“You want help, I suppose?”

“I have not a halfpenny, sir! I want something to live on until his lordship comes back.”

His tone changed as he said this, growing hard and almost defiant. The rector noted the alteration, and did not like it. “But why come to me?” he said, more coldly than he had yet spoken. “Why do you not go to Lord Dynmore’s steward, or agent, or his solicitor, my man?”

“They would tell of me,” was the curt answer. “And likely enough I should lose my place.”

“Still, why come to me?” Lindo persisted—chiefly to learn what was in the man’s mind, for he had already determined what he would do.

“Because you are rector of Claversham, sir,” the applicant retorted at last. And he rose suddenly and confronted the parson with an unpleasant smile on his pale face—“which is in my lord’s gift, as you know, sir,” he continued, in a tone rude and almost savage—a tone which considerably puzzled his companion, who was not conscious of having said anything offensive to the man. “I came here, sir, expecting to meet an older gentleman, a gentleman of your name, a gentleman known to me, and I find you—and I see you, do you see, where I expected to find him.”

“You mean my uncle, I suppose?” said Lindo.

“Well, sir, you know best,” was the odd reply, and the man’s look was as odd as his words. “But that is how the case stands; and, seeing it stands so, I hope you will help me, sir.

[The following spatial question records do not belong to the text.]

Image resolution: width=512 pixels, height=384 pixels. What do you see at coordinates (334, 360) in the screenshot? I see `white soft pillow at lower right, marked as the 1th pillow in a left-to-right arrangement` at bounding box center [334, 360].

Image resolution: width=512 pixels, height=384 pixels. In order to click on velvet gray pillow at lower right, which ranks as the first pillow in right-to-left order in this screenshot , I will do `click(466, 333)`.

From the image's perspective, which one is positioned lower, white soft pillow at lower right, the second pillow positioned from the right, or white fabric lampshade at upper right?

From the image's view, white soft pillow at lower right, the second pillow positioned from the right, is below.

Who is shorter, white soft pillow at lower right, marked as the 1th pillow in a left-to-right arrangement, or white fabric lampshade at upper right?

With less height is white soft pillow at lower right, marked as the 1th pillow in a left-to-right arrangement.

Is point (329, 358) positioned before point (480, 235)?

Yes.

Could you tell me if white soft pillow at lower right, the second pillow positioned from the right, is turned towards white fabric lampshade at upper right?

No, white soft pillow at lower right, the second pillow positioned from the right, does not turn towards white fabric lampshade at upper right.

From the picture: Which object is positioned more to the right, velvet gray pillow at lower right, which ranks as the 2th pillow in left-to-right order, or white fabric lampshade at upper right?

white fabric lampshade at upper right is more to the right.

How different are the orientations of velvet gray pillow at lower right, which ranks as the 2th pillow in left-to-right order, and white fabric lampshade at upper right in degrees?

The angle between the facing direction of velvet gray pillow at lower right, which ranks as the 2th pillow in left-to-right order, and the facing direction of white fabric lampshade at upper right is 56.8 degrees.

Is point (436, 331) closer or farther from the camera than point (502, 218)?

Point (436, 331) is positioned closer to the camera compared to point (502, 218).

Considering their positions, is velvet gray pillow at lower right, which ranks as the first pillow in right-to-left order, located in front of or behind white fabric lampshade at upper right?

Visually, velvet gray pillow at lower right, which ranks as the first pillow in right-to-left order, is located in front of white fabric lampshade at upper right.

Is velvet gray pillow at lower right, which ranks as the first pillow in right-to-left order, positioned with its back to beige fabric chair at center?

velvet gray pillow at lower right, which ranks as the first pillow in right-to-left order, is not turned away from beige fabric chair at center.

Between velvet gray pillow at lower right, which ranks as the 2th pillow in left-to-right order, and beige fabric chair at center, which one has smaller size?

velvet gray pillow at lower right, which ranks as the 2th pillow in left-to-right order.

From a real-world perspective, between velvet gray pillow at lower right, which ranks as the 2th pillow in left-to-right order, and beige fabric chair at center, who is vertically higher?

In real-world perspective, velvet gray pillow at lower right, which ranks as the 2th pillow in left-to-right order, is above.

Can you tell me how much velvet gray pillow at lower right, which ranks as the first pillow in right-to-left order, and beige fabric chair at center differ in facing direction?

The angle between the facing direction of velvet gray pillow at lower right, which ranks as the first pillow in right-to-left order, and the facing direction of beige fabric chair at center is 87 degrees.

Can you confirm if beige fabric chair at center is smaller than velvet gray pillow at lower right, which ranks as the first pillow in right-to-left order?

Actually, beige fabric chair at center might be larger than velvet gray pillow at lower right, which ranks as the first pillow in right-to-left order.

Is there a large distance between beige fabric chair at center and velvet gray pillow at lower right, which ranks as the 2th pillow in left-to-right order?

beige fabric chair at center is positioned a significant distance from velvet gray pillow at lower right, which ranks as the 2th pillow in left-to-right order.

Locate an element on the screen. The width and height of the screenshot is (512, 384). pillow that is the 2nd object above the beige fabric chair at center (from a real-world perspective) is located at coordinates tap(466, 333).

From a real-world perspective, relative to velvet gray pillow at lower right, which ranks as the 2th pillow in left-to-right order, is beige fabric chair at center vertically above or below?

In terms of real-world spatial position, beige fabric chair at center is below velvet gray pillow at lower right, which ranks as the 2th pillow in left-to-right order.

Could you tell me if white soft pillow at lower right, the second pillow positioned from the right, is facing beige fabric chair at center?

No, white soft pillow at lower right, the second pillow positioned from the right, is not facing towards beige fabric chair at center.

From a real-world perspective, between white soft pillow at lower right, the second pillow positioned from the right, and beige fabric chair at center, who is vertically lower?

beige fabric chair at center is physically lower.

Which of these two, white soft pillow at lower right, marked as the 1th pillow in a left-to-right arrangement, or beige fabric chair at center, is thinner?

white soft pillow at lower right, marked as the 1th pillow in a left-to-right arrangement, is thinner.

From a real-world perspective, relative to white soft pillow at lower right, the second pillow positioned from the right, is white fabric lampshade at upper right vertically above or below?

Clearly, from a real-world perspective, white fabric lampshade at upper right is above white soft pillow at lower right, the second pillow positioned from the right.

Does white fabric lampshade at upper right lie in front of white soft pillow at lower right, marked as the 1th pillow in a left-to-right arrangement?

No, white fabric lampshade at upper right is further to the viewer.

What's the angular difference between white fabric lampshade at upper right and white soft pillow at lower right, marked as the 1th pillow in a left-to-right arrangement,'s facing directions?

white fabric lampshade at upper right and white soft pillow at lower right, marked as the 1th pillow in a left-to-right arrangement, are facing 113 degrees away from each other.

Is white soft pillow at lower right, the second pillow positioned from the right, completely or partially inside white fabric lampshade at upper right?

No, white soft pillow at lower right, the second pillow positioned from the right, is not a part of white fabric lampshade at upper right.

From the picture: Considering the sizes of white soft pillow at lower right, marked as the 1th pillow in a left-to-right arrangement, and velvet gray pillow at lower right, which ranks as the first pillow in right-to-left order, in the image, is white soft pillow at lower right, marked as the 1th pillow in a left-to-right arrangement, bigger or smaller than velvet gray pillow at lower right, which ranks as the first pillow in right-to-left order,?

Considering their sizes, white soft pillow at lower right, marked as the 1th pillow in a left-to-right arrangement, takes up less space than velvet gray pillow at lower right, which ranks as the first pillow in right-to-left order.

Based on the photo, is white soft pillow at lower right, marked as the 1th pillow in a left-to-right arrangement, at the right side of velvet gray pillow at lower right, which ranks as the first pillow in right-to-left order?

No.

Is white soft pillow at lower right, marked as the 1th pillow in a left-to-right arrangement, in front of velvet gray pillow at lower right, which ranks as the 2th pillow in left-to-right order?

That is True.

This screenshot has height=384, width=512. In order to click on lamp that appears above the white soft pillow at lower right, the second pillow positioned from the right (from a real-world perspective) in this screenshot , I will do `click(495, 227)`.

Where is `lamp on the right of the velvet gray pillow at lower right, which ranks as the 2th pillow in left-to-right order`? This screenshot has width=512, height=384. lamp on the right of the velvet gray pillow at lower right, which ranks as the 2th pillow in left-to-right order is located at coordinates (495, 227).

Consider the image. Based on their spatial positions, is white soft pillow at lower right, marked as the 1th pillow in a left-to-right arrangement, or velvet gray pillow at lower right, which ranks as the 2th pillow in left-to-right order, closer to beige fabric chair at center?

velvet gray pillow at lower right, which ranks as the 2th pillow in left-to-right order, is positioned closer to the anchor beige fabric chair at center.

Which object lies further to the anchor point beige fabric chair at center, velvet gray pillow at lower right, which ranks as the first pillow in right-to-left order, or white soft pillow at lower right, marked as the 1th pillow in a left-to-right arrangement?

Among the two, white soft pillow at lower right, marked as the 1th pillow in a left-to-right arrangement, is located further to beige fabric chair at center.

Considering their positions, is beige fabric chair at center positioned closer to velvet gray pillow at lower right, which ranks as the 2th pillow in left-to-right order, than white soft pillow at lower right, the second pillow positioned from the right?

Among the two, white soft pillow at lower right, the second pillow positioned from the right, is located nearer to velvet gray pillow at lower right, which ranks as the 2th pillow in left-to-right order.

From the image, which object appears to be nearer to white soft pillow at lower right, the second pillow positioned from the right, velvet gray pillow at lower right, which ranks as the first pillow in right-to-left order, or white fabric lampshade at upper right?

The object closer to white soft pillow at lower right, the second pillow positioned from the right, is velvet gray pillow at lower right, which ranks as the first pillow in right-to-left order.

I do hope, on every account, sir, that you will see your way to help me.”

The rector looked at the speaker with a slight frown, liking neither the man nor his behavior. But he had already made up his mind to help him, if only in gratitude to his patron, whose retainer he was; and this, though the earl would never know of the act, nor possibly approve of it. The man had at least had the frankness to own the folly which had brought him to these straits, and Lindo was inclined to set down the oddity of his present manner to the fear and anxiety of a respectable servant on the verge of disgrace. “Yes,” he said coldly, after a moment’s thought, “I am willing to help you. Of course I shall expect you to repay me if and when you are able, Felton.”

“I will do that,” replied the man rather cavalierly.